Kieran Moorhead Photo: CHANGING MINDS

However, Kieran Moorhead from the group Changing Minds said this would breach patient rights.

He said Health Ministry figures showed the number of people detained under the Mental Health Act has incrased from about 450 in 2011 to about 630 in 2013.

Mr Moorhead said the Mental Health Act had been criticised by the United Nations Convention on the Rights of People with Disabilities for its emphasis on coercion.

John van der Heyden, from the group Supporting Families in Mental Illness, said it was important to strike a balance between the therapeutic needs of the individual and safety.

'A regrettable death'

Mrs White's partner of 17 years, Gary Chadderton, said he was still bitter that staff did not stop Morris leaving the unit and police failed to respond adequately.

Mr Chadderton said five years on, he still thinks about Mrs White's death every hour of every day.

The Ministry of Health said it would be "carefully considering the recommendations of the Coroner".

Its Director of Mental Health, Dr John Crawshaw, said Mrs White's was "a regrettable death".
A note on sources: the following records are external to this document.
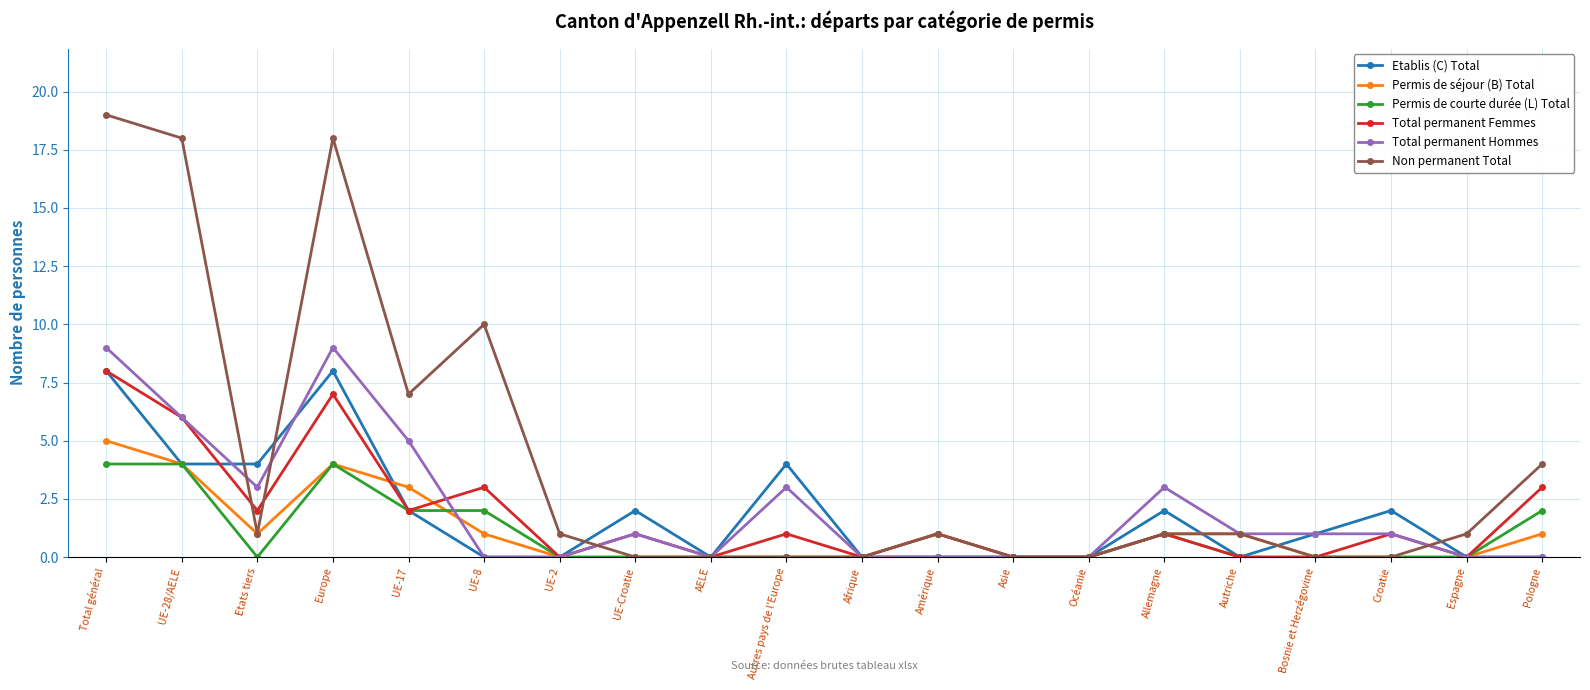

Reading left to right, transcribe all the data shown in this chart.

Etablis (C) Total: 8	4	4	8	2	0	0	2	0	4	0	0	0	0	2	0	1	2	0	0
Permis de séjour (B) Total: 5	4	1	4	3	1	0	0	0	0	0	1	0	0	1	1	0	0	0	1
Permis de courte durée (L) Total: 4	4	0	4	2	2	0	0	0	0	0	0	0	0	1	0	0	0	0	2
Total permanent Femmes: 8	6	2	7	2	3	0	1	0	1	0	1	0	0	1	0	0	1	0	3
Total permanent Hommes: 9	6	3	9	5	0	0	1	0	3	0	0	0	0	3	1	1	1	0	0
Non permanent Total: 19	18	1	18	7	10	1	0	0	0	0	1	0	0	1	1	0	0	1	4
"As is clear from the Coroner's finding, the Director of Mental Health has been in close communication with the district health board around the circumstances surrounding this death."

The Waikato District Health Board (DHB)'s Director of Clinical Services for Mental Health and Addictions, Dr Rees Tapsell, said the DHB commissioned a review into the care and treatment of Morris in the period leading up to the murder of Mrs White that showed all staff had acted in a humane and professional way.

"Whilst it is easy to see a number of things that we would have done differently, had we known then what we know now, no one could reasonably have predicted that Ms Morris would act in the way that she did," Dr Tapsell said.

"Our thoughts remain with Diane White's family and we offer our sincere condolences to them."